▸ EXERCISE OBJECTIVE:
In the text on overwork and hypertrophy, reproduce word for word the stretch that starts with "There are conditions" and ends after "if not trimmed.".

Overwork.—The effect of overwork upon an organ or tissue varies in accordance with (a) the particular organ or tissue concerned, (b) the amount of nourishment conveyed to it, and (c) the power of assimilation possessed by its cells. In the case of muscle, if the available nourishment be sufficient, and if the power of assimilation of the muscle cells remain unimpaired, its bulk increases, that is to say, it becomes hypertrophied.
It may be advisable to define exactly what is meant by “hypertrophy,” as the term is often used in a loose and insignificant sense. Mere enlargement of an organ does not imply that it is in a state of hypertrophy, for some of the largest organs met with in morbid anatomy are in a condition of extreme atrophy. Some organs are subject to enlargement from deposition within them of a foreign substance (amyloid, fat, &c.). This, it need hardly be said, has nothing to do with hypertrophy. The term hypertrophy is used when the individual tissue elements become bigger to meet the demands of greater functional activity; hyperplasia, if there is an increase in the number of these elements; and pseudo-hypertrophy, when the specific tissue element is largely replaced by another tissue.
There are conditions in which we have an abnormal increase in the tissue elements but which strictly should not be defined as hypertrophies, such as new-growths, abnormal enlargements of bones and organs due to syphilis, tuberculosis, osteitis deformans, acromegaly, myxoedema, &c. The enormously long teeth sometimes found in rodents also are not due to hypertrophy, as they are normally endowed with rapid growth to compensate for the constant and rapid attrition which takes place from the opposed teeth. Should one of these teeth be destroyed the opposed one loses its natural means of attrition and becomes a remarkable, curved tusk-like elongation. The nails of the fingers, or the hair of the scalp may grow to an enormous length if not trimmed.

▸ GIVEN DATA:
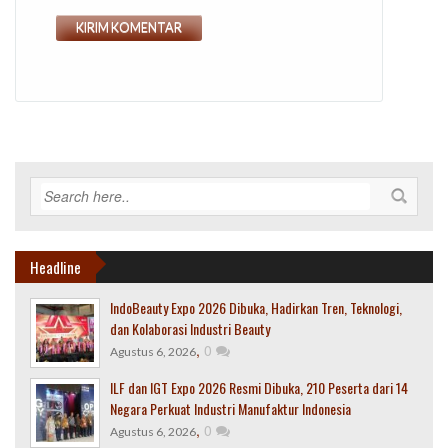
Headline
IndoBeauty Expo 2026 Dibuka, Hadirkan Tren, Teknologi,
dan Kolaborasi Industri Beauty
,
0
Agustus 6, 2026
ILF dan IGT Expo 2026 Resmi Dibuka, 210 Peserta dari 14
Negara Perkuat Industri Manufaktur Indonesia
,
0
Agustus 6, 2026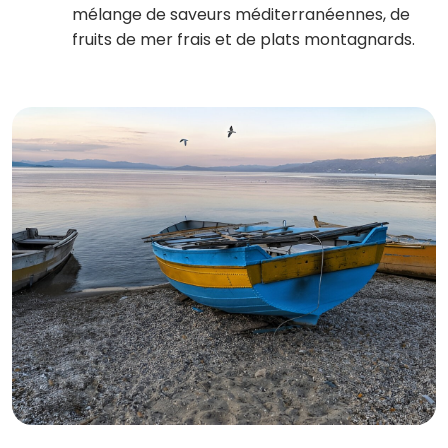
mélange de saveurs méditerranéennes, de
fruits de mer frais et de plats montagnards.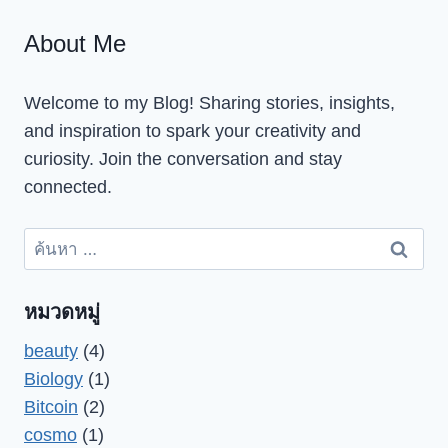
About Me
Welcome to my Blog! Sharing stories, insights,
and inspiration to spark your creativity and
curiosity. Join the conversation and stay
connected.
ค้นหา
สำหรับ:
หมวดหมู่
beauty
(4)
Biology
(1)
Bitcoin
(2)
cosmo
(1)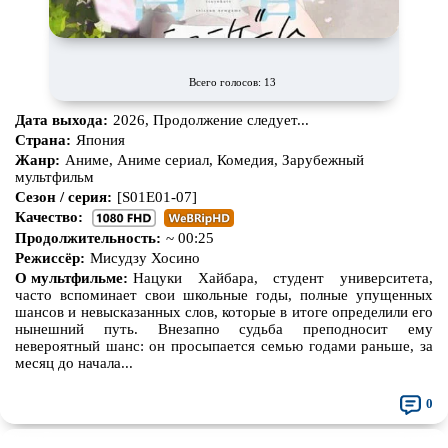
Всего голосов: 13
Дата выхода:
2026, Продолжение следует...
Страна:
Япония
Жанр:
Аниме, Аниме сериал, Комедия, Зарубежный
мультфильм
Сезон / серия:
[S01E01-07]
Качество:
Продолжительность:
~ 00:25
Режиссёр:
Мисудзу Хосино
О мультфильме:
Нацуки Хайбара, студент университета,
часто вспоминает свои школьные годы, полные упущенных
шансов и невысказанных слов, которые в итоге определили его
нынешний путь. Внезапно судьба преподносит ему
невероятный шанс: он просыпается семью годами раньше, за
месяц до начала...
0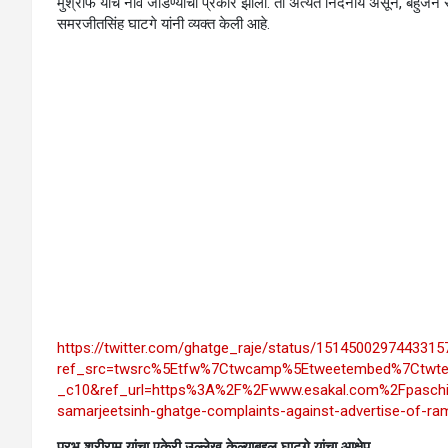
मुश्रीफ यांचे नाव जोडण्याचा प्रकार झाला. तो अत्यंत निंदनीय असून, बहुजन 
समरजीतसिंह घाटगे यांनी व्यक्त केली आहे.
https://twitter.com/ghatge_raje/status/1514500297443315
ref_src=twsrc%5Etfw%7Ctwcamp%5Etweetembed%7Ctwt
_c10&ref_url=https%3A%2F%2Fwww.esakal.com%2Fpaschim
samarjeetsinh-ghatge-complaints-against-advertise-of-r
प्रभू श्रीराम यांचा एकेरी उल्लेख केल्याबद्दल घाटगे यांचा आक्षेप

▸ REPLY:
There are conditions in which we have an abnormal increase in the tissue elements but which strictly should not be defined as hypertrophies, such as new-growths, abnormal enlargements of bones and organs due to syphilis, tuberculosis, osteitis deformans, acromegaly, myxoedema, &c. The enormously long teeth sometimes found in rodents also are not due to hypertrophy, as they are normally endowed with rapid growth to compensate for the constant and rapid attrition which takes place from the opposed teeth. Should one of these teeth be destroyed the opposed one loses its natural means of attrition and becomes a remarkable, curved tusk-like elongation. The nails of the fingers, or the hair of the scalp may grow to an enormous length if not trimmed.